TASK DETAILS
All lines from the beginning of the listing through the line with "index tip: (216, 12)" are to be copied word for word; the pictures are not.

DATA EXTRACTS
*** Begin section ***
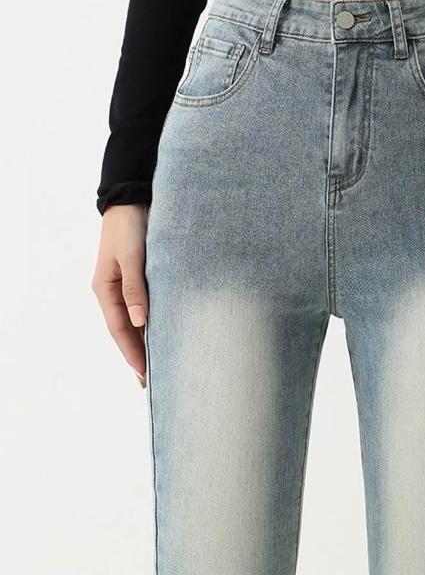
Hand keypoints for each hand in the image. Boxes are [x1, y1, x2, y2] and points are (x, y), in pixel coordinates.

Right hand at [92, 203, 148, 387]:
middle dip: (138, 355)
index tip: (145, 375)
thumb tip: (140, 322)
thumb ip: (135, 288)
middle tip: (153, 382)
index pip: (120, 330)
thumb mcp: (131, 257)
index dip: (132, 353)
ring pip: (135, 321)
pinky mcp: (139, 278)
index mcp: (105, 290)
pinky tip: (162, 333)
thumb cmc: (130, 227)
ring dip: (145, 342)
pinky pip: (144, 307)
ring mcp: (125, 286)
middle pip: (126, 331)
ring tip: (159, 364)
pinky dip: (152, 323)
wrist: (132, 200)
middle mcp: (113, 292)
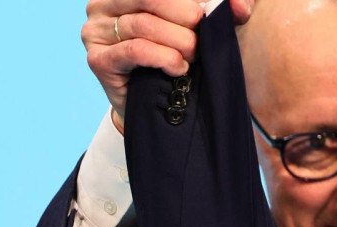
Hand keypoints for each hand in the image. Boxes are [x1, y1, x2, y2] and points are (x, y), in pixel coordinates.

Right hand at [81, 0, 253, 133]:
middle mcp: (104, 3)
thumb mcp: (201, 27)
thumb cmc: (180, 58)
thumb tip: (241, 7)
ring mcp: (95, 30)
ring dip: (180, 43)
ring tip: (192, 56)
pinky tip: (178, 68)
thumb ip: (221, 9)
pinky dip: (165, 58)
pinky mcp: (98, 59)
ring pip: (145, 25)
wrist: (158, 107)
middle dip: (188, 18)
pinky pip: (136, 50)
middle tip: (203, 39)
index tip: (216, 12)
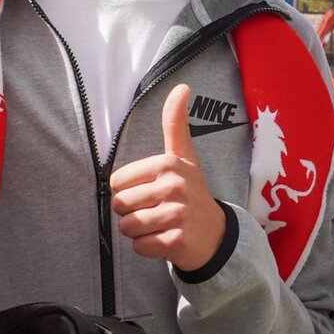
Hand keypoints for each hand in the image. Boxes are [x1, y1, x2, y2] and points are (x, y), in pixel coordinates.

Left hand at [109, 84, 226, 271]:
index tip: (152, 191)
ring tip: (160, 225)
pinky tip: (165, 240)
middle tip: (156, 211)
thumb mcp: (185, 156)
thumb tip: (182, 86)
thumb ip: (175, 123)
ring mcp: (177, 215)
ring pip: (127, 227)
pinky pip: (140, 247)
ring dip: (139, 232)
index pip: (117, 182)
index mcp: (169, 164)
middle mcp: (174, 187)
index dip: (129, 190)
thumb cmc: (192, 192)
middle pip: (120, 205)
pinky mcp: (177, 241)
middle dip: (132, 213)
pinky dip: (148, 248)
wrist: (216, 235)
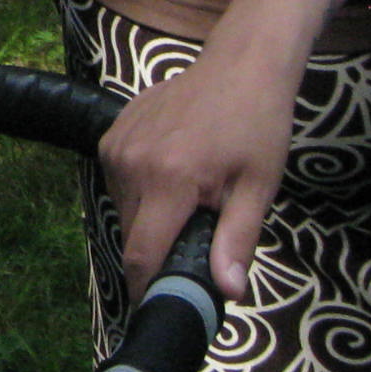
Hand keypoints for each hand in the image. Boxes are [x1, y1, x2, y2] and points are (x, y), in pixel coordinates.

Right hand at [95, 25, 301, 301]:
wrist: (241, 64)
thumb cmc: (258, 126)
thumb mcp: (258, 187)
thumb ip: (237, 241)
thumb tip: (227, 292)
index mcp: (169, 180)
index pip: (141, 254)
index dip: (148, 289)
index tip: (162, 307)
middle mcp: (132, 163)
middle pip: (132, 236)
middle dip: (158, 252)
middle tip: (195, 243)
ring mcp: (117, 145)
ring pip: (123, 210)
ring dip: (149, 220)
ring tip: (188, 199)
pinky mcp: (111, 133)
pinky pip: (118, 182)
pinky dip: (140, 191)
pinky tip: (172, 173)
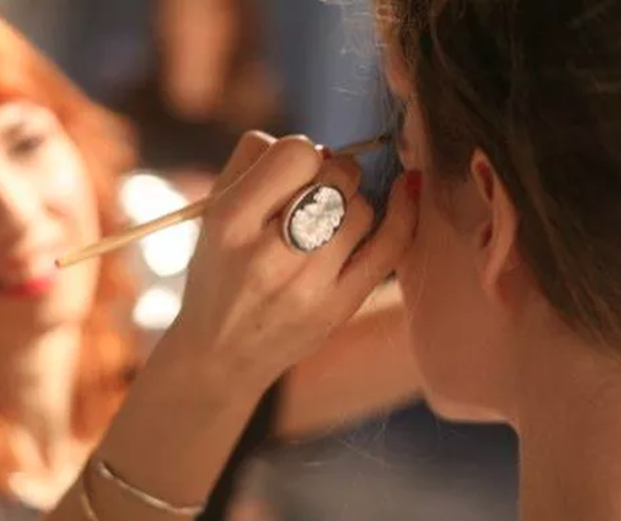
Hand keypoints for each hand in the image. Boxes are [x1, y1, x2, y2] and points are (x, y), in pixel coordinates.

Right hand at [166, 131, 418, 386]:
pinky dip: (405, 212)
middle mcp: (268, 254)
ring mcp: (307, 285)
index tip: (291, 171)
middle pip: (335, 178)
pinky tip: (408, 188)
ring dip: (350, 203)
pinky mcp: (338, 308)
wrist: (220, 354)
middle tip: (314, 190)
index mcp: (230, 222)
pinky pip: (390, 248)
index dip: (300, 152)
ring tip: (324, 221)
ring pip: (362, 209)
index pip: (296, 154)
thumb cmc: (218, 270)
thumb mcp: (211, 211)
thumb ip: (253, 159)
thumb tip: (317, 146)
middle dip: (331, 172)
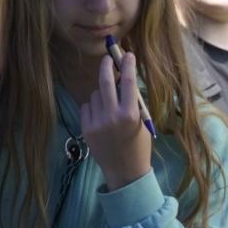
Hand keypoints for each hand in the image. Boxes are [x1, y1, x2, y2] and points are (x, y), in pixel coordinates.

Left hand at [81, 51, 152, 190]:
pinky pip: (87, 107)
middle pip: (105, 82)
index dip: (127, 65)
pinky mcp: (86, 128)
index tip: (126, 54)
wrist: (125, 172)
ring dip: (102, 95)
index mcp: (130, 115)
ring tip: (110, 108)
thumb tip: (123, 78)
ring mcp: (97, 123)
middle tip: (107, 58)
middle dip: (106, 66)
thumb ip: (133, 102)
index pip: (128, 82)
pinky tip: (101, 119)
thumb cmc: (139, 146)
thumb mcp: (142, 122)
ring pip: (95, 95)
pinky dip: (93, 108)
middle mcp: (112, 116)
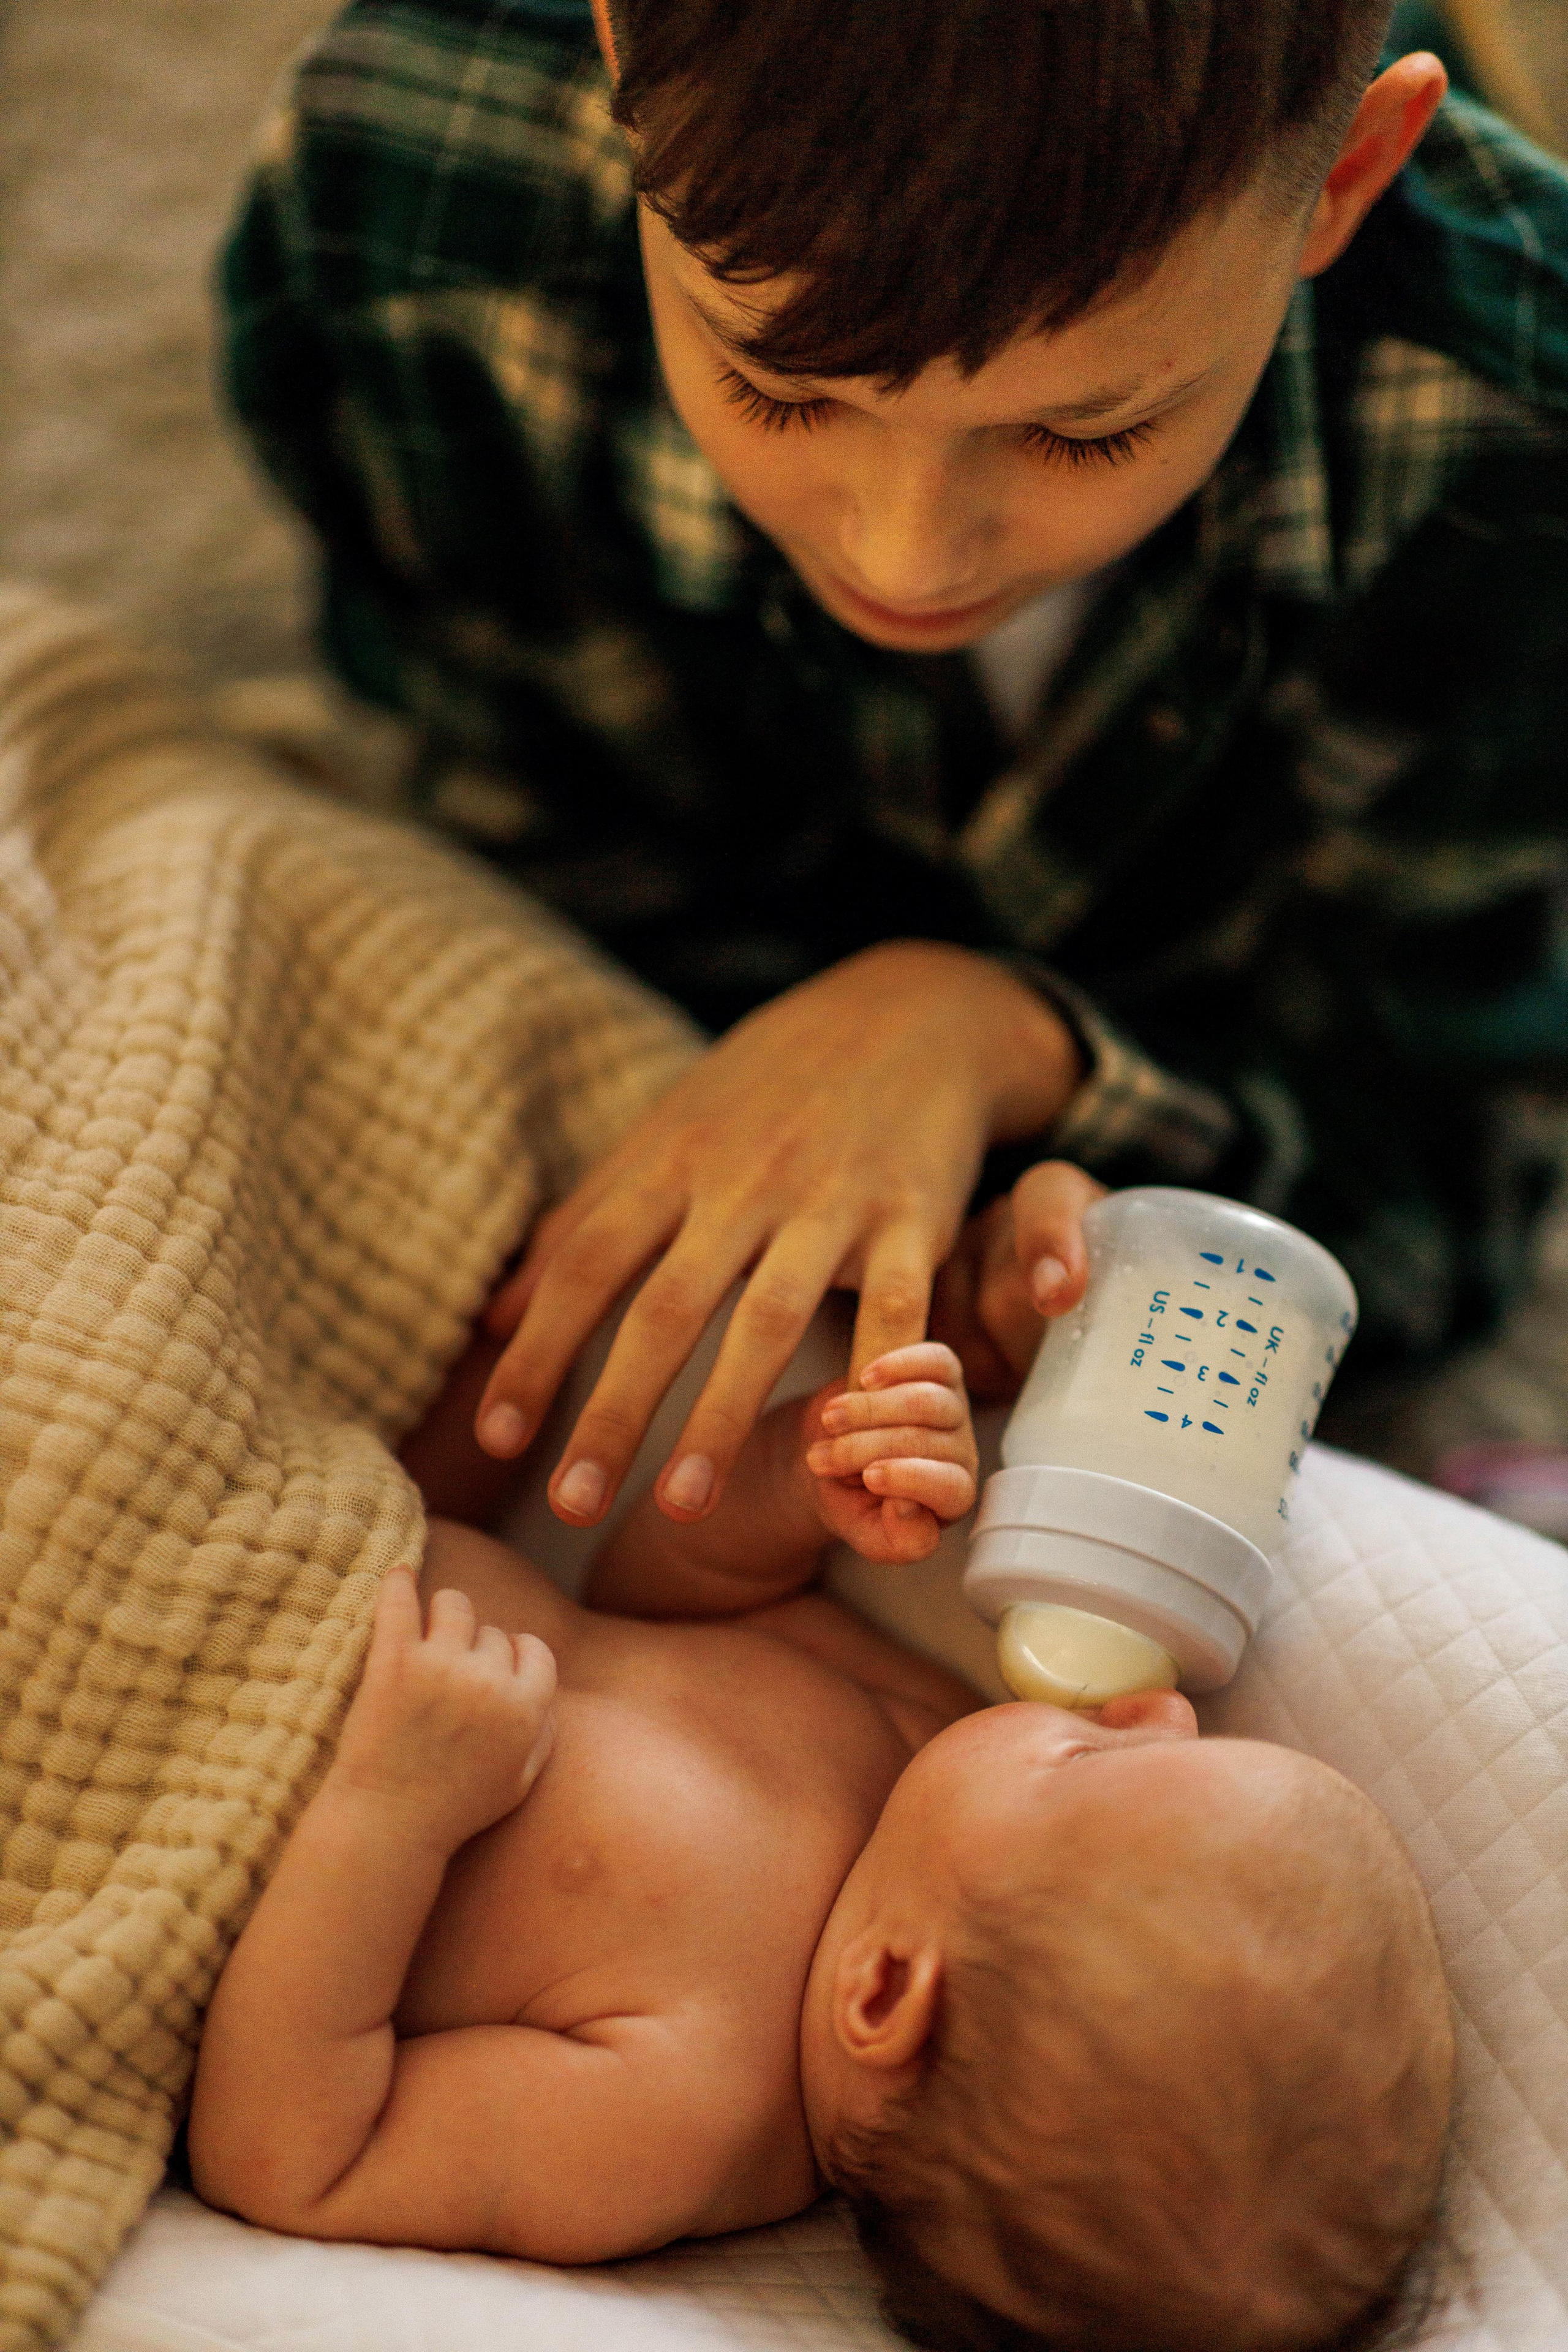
*** End section ***
EXERCISE RESULT
Hand keypoints for each hand in the image. Boxes are [x1, y1, x2, y2] and points are (x, y), in pixel coordinates.

Right hand at [92, 203, 148, 387]:
middle dip: (138, 355)
index tip: (145, 375)
thumb tip: (140, 322)
thumb ip: (135, 288)
middle tip: (153, 382)
index pip: (120, 330)
thumb mcp: (131, 257)
index dip: (132, 353)
ring pip: (135, 321)
pinky mcp: (139, 278)
index mcp: (105, 290)
pinky tip: (162, 333)
thumb cmc: (130, 227)
ring dip: (145, 342)
pinky pip: (144, 307)
ring mcp: (125, 286)
middle pip: (126, 331)
ring tip: (159, 364)
pinky dip: (152, 323)
wrist: (132, 200)
middle mcp: (113, 292)
Hand keypoints for each hand in the image. Boxes are [x1, y1, x2, y2] and points are (x, y), in pixel coordinates.

Right hand at [81, 0, 253, 133]:
middle mcp: (104, 3)
thumb mcp: (201, 27)
thumb cmc: (180, 58)
thumb tip: (241, 7)
ring mcp: (95, 30)
ring dip: (180, 43)
ring tip: (192, 56)
pinky tip: (178, 68)
thumb ip: (221, 9)
pinky dip: (165, 58)
pinky mcp: (98, 59)
ring pip: (145, 25)
wrist: (158, 107)
middle dip: (188, 18)
pinky pip: (136, 50)
middle tip: (203, 39)
index tip: (216, 12)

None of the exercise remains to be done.